Kodak's 8.2MP EasyShare compact from 2008 — 3x zoom (36-108mm equiv), 2.4in LCD, VGA video, AA power
The Kodak EasyShare C813 was an 8.2-megapixel budget digital compact announced in January 2008, part of the value-oriented C-series near the end of Kodak's compact camera years. It offered a high megapixel count for very little money and was a common supermarket and gift purchase in its day.
An 8.2-megapixel 1/2.5-inch CCD with sensitivity up to ISO 1250 sat behind a 3x optical aspheric autofocus zoom equivalent to 36-108mm. The 2.4-inch LCD handled framing, video recorded at 640x480 and 30fps, and features included digital image stabilisation, 16 scene modes, three colour modes and on-camera editing tools. Storage combined 16MB internal memory with an SD/SDHC slot, and two AA batteries provided power.

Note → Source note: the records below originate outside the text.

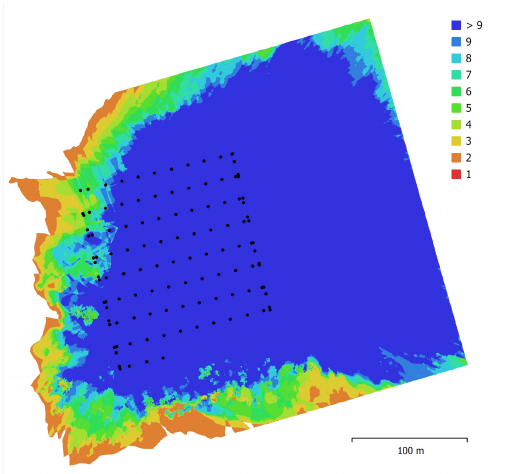
Figure 4 . Camera locations and image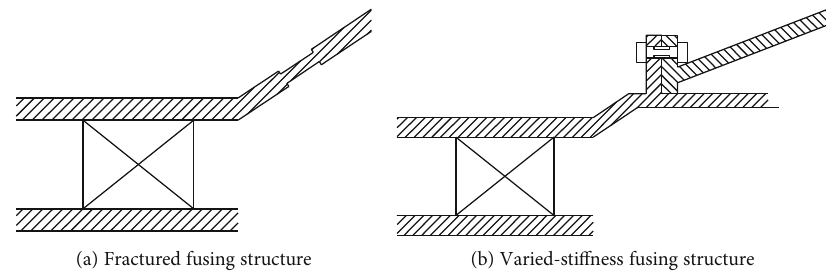
Figure 11: Fusing structure.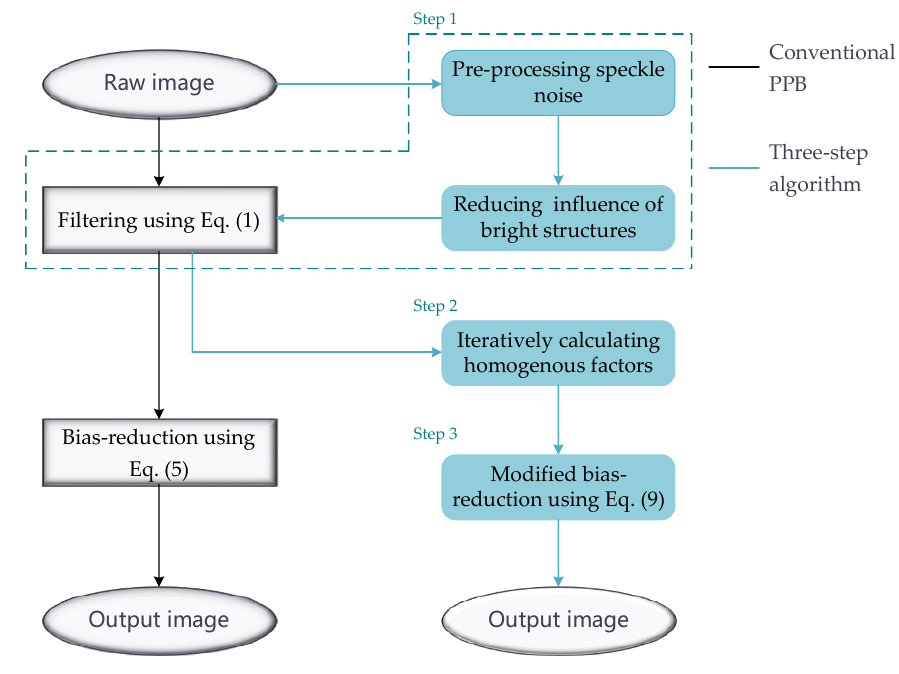
Figure 5. An illustration of the three-step algorithm.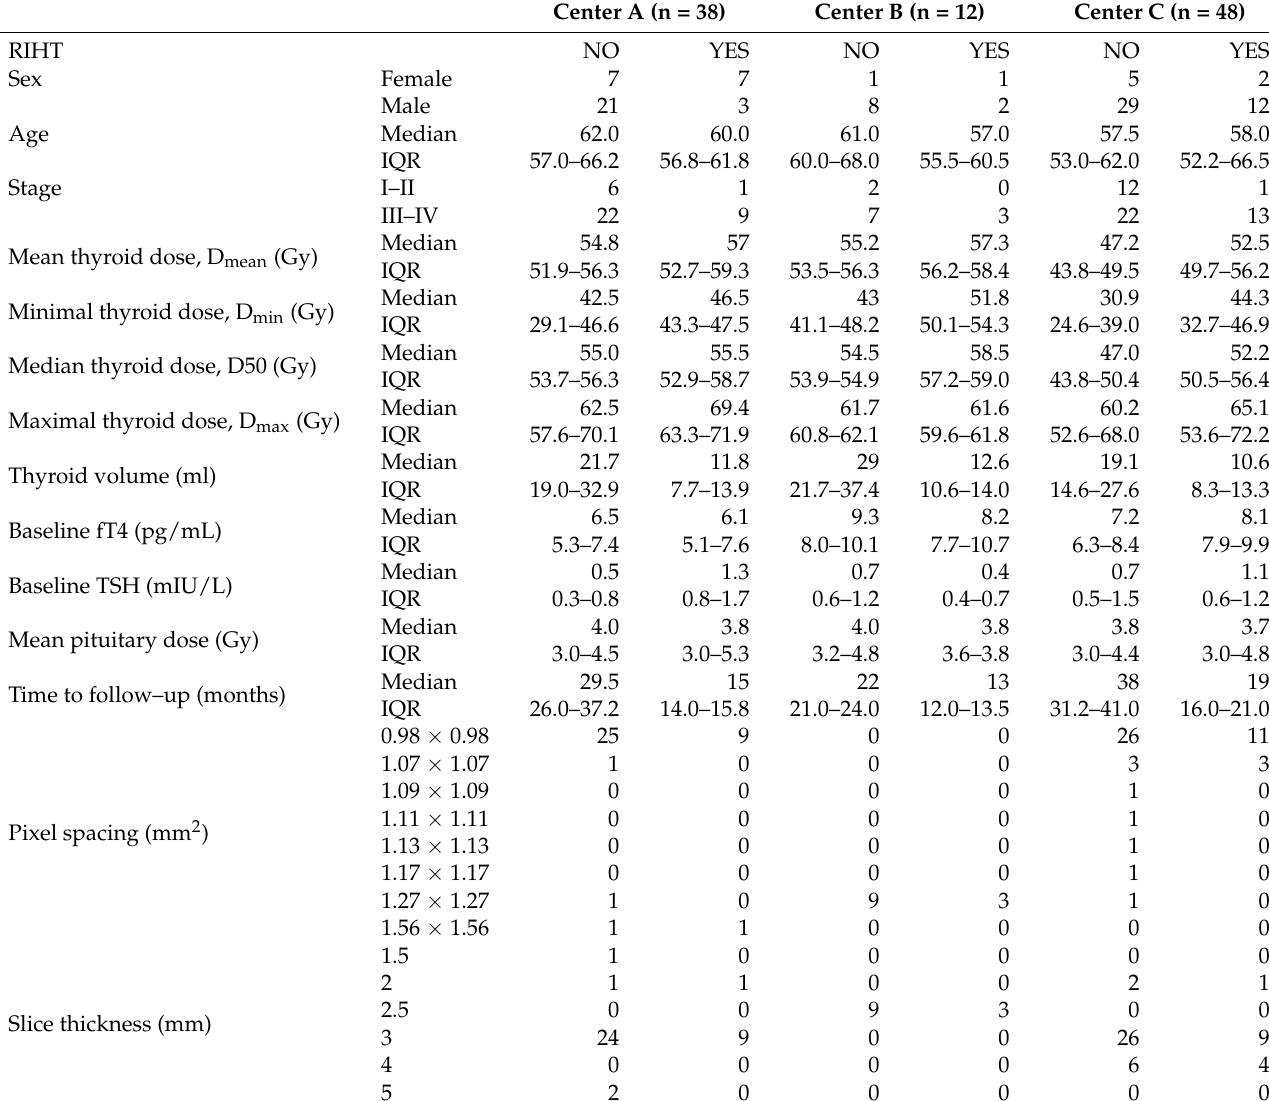
Table 1. Patient, disease and CT images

As a user camera it is a simple daylight point-and-shoot; as a purchase today it attracts the CCD-digicam crowd, who like its Kodak colour rendering and AA-battery convenience. Stabilisation is digital only, so care is needed in dim light, and the plastic body scuffs easily but survives well.
Check the AA compartment for leakage damage, confirm autofocus locks and the zoom travels its full range, and look for LCD scratches. SD/SDHC compatibility makes memory easy to source, though very large modern cards may not be recognised; test video, flash and the shutter before buying.